Brâul is a term used for types of men's chain dances, although there are now mixed and women's versions. The term is applied to several different regional families of dances that have little choreographic similarity. This page considers those found along the Carpathian mountain in Muntenia, Moldavia and Transylvania.
The word Brâul comes from the Dacio-Illyrian language group meaning belt. Formations where the dancers hold their neighbour's belts are common throughout Bulgaria (known as na pojas) and east Serbia. Belt hold causes the dancers to be connected more rigidly than hand holds, thus the dance formations are restricted to short lines and semicircles. The belt hold rarely exists in Romania except in the name of the dance and has been replaced by shoulder hold.
These dances are based on the very old 3 measure dance found throughout southern Europe. All these types have walking (plimbăre) and more complex figures, often with the sequence determined by the leader.
Mocănesc (shepherd's) dances
These are generally classified by structure, which also has some geographical correlation, giving rise to the names. However, there is much cross over between types.
- Brâul bătrân (old type) - based on a 3 measure motif non-concordant with the music. Often the sequence is given by commands. The geographic range covers the Carpathians from southern Transylvania to northwest Moldavia. The dances range from very simple to the complex syncopated figures of the Corăgheşte found over much of southern Moldavia.
- Brâul muscelean (named after the town Muscel in Muntenia) are based on a 3 measure motif but the music is adapted to 3 measure so is concordant, hence are often often called Brâul pe şase (Brâul in six) as there are 6 beats to the phrase.
- Brâul ardelenesc - based on 2 and 4 measure motif concordant with the music. These are mostly found in regions of southern Transylvania.
- The Carpathian new-type Brâul has closer links with the Danubian Brâul.

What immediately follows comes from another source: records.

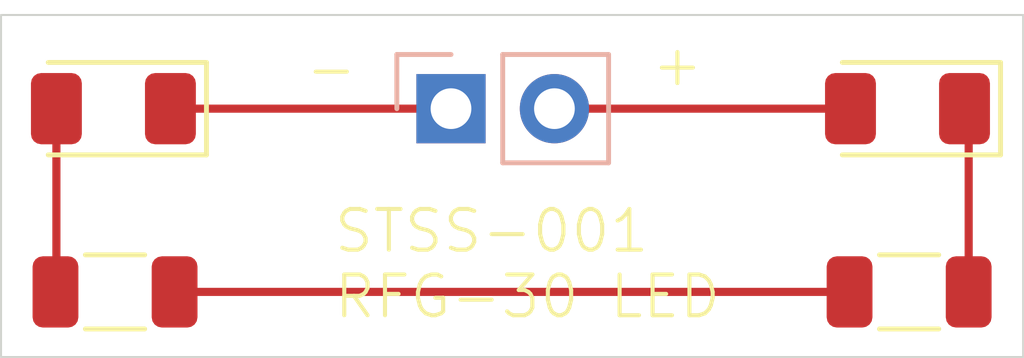
<source format=kicad_pcb>
(kicad_pcb
	(version 20240108)
	(generator "pcbnew")
	(generator_version "8.0")
	(general
		(thickness 1.6)
		(legacy_teardrops no)
	)
	(paper "A4")
	(layers
		(0 "F.Cu" signal)
		(31 "B.Cu" signal)
		(32 "B.Adhes" user "B.Adhesive")
		(33 "F.Adhes" user "F.Adhesive")
		(34 "B.Paste" user)
		(35 "F.Paste" user)
		(36 "B.SilkS" user "B.Silkscreen")
		(37 "F.SilkS" user "F.Silkscreen")
		(38 "B.Mask" user)
		(39 "F.Mask" user)
		(40 "Dwgs.User" user "User.Drawings")
		(41 "Cmts.User" user "User.Comments")
		(42 "Eco1.User" user "User.Eco1")
		(43 "Eco2.User" user "User.Eco2")
		(44 "Edge.Cuts" user)
		(45 "Margin" user)
		(46 "B.CrtYd" user "B.Courtyard")
		(47 "F.CrtYd" user "F.Courtyard")
		(48 "B.Fab" user)
		(49 "F.Fab" user)
		(50 "User.1" user)
		(51 "User.2" user)
		(52 "User.3" user)
		(53 "User.4" user)
		(54 "User.5" user)
		(55 "User.6" user)
		(56 "User.7" user)
		(57 "User.8" user)
		(58 "User.9" user)
	)
	(setup
		(pad_to_mask_clearance 0)
		(allow_soldermask_bridges_in_footprints no)
		(aux_axis_origin 139.75 75)
		(grid_origin 139.725 75)
		(pcbplotparams
			(layerselection 0x00010fc_ffffffff)
			(plot_on_all_layers_selection 0x0000000_00000000)
			(disableapertmacros no)
			(usegerberextensions no)
			(usegerberattributes yes)
			(usegerberadvancedattributes yes)
			(creategerberjobfile yes)
			(dashed_line_dash_ratio 12.000000)
			(dashed_line_gap_ratio 3.000000)
			(svgprecision 4)
			(plotframeref no)
			(viasonmask no)
			(mode 1)
			(useauxorigin no)
			(hpglpennumber 1)
			(hpglpenspeed 20)
			(hpglpendiameter 15.000000)
			(pdf_front_fp_property_popups yes)
			(pdf_back_fp_property_popups yes)
			(dxfpolygonmode yes)
			(dxfimperialunits yes)
			(dxfusepcbnewfont yes)
			(psnegative no)
			(psa4output no)
			(plotreference yes)
			(plotvalue yes)
			(plotfptext yes)
			(plotinvisibletext no)
			(sketchpadsonfab no)
			(subtractmaskfromsilk no)
			(outputformat 1)
			(mirror no)
			(drillshape 1)
			(scaleselection 1)
			(outputdirectory "")
		)
	)
	(net 0 "")
	(net 1 "Net-(D1-A)")
	(net 2 "Net-(D1-K)")
	(net 3 "Net-(D2-K)")
	(net 4 "Net-(D2-A)")
	(net 5 "Net-(R1-Pad2)")
	(footprint "Resistor_SMD:R_1206_3216Metric" (layer "F.Cu") (at 151 79.5 180))
	(footprint "LED_SMD:LED_1206_3216Metric" (layer "F.Cu") (at 131.46 75 180))
	(footprint "Resistor_SMD:R_1206_3216Metric" (layer "F.Cu") (at 131.5 79.5 180))
	(footprint "LED_SMD:LED_1206_3216Metric" (layer "F.Cu") (at 150.96 75 180))
	(footprint "Connector_PinHeader_2.54mm:PinHeader_1x02_P2.54mm_Vertical" (layer "B.Cu") (at 139.75 75 -90))
	(gr_rect
		(start 128.7 72.7)
		(end 153.8 81.1)
		(stroke
			(width 0.05)
			(type default)
		)
		(fill none)
		(layer "Edge.Cuts")
		(uuid "2fdd2e72-6188-4b21-9990-f41421bc3144")
	)
	(gr_text "STSS-001\nRFG-30 LED"
		(at 136.825 80.2 0)
		(layer "F.SilkS")
		(uuid "27f9b0fc-e201-4cdb-a8e8-0e206eaa87fa")
		(effects
			(font
				(size 1 1)
				(thickness 0.1)
			)
			(justify left bottom)
		)
	)
	(gr_text "+"
		(at 144.625 74.5 0)
		(layer "F.SilkS")
		(uuid "c1158014-823d-41e7-ae99-cfcf8ebbefe9")
		(effects
			(font
				(size 1 1)
				(thickness 0.1)
			)
			(justify left bottom)
		)
	)
	(gr_text "-\n"
		(at 136.125 74.6 0)
		(layer "F.SilkS")
		(uuid "ce089bc4-4df8-4fdd-baf5-30e4b7f02988")
		(effects
			(font
				(size 1 1)
				(thickness 0.1)
			)
			(justify left bottom)
		)
	)
	(segment
		(start 142.265 75)
		(end 149.56 75)
		(width 0.2)
		(layer "F.Cu")
		(net 1)
		(uuid "43a5a77d-d3aa-4f7b-b139-b934cb409d0f")
	)
	(segment
		(start 152.4625 75.1025)
		(end 152.36 75)
		(width 0.2)
		(layer "F.Cu")
		(net 2)
		(uuid "ad9f8c2c-8fdd-4752-9f3c-971abda38ad3")
	)
	(segment
		(start 152.4625 79.5)
		(end 152.4625 75.1025)
		(width 0.2)
		(layer "F.Cu")
		(net 2)
		(uuid "ef1e3410-0d44-4ee8-8459-a0a6f9fb98b7")
	)
	(segment
		(start 132.86 75)
		(end 139.725 75)
		(width 0.2)
		(layer "F.Cu")
		(net 3)
		(uuid "92e12329-d9ca-4077-ab06-68b6448c38d9")
	)
	(segment
		(start 130.06 79.4775)
		(end 130.0375 79.5)
		(width 0.2)
		(layer "F.Cu")
		(net 4)
		(uuid "108beb17-aaf3-4d1e-aed6-768ed2f7ae63")
	)
	(segment
		(start 130.06 75)
		(end 130.06 79.4775)
		(width 0.2)
		(layer "F.Cu")
		(net 4)
		(uuid "ec122c4a-626c-470d-b8dd-87a62f7cf648")
	)
	(segment
		(start 132.9625 79.5)
		(end 149.5375 79.5)
		(width 0.2)
		(layer "F.Cu")
		(net 5)
		(uuid "e07bf13c-2a8b-4113-b152-a08cdff43769")
	)
)
</source>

- Bărbătesc from Maramureş and Roata from Oaş have distant links to the Carpathian Brâul. They include syncopation and are based on 2 measure motifs but may be equally well connected to the men's group dances.
- The Brâul from the isolated zone of Pădureni in Hunedoara is closer to the Banat 'old-type' Brâul and southern Romanian dances.
Where syncopation is used in Brâul bătrân, Brâul muscelean, Brâul ardelenesc the dance steps are started by a half beat step or hop giving combinations such as qSSSqSS - Brâul muscelean, qSSqS - Brâul ardelenesc, and Corăgheşte - SqSqqqSS (where q=quick half beat, s=slow whole beat).
Syncopation in the Bărbătesc from Maramureş and Roata are based on the SqSqS which is common in the arc from these northern regions and through Bihor down to Banat.
|Brâul bătrân||Brâul, Danţul, Brâul şchiop||shoulder hold||3 measure, plimbăre travelling to the right & figures||syncopation, stamping, heel clicks||2/4|
|Brâul muscelean||Brâul||shoulder hold||3 measure, plimbăre travelling to the right & figures||syncopation, stamping, heel clicks||2/4|
|Brâul ardelenesc||Brâul||shoulder hold||4 measure, plimbăre travelling to the right & figures||syncopation, stamping, heel clicks||2/4|
BUCSAN, A. (1971) Specificul Dansului Popular Românesc, Editura Academiei Republicii Socialiste România.
GIURCHESCU, A. & BLOLAND, S. (1995) Romanian Traditional Dance, "Mill Valley, California", Wild Flower Press.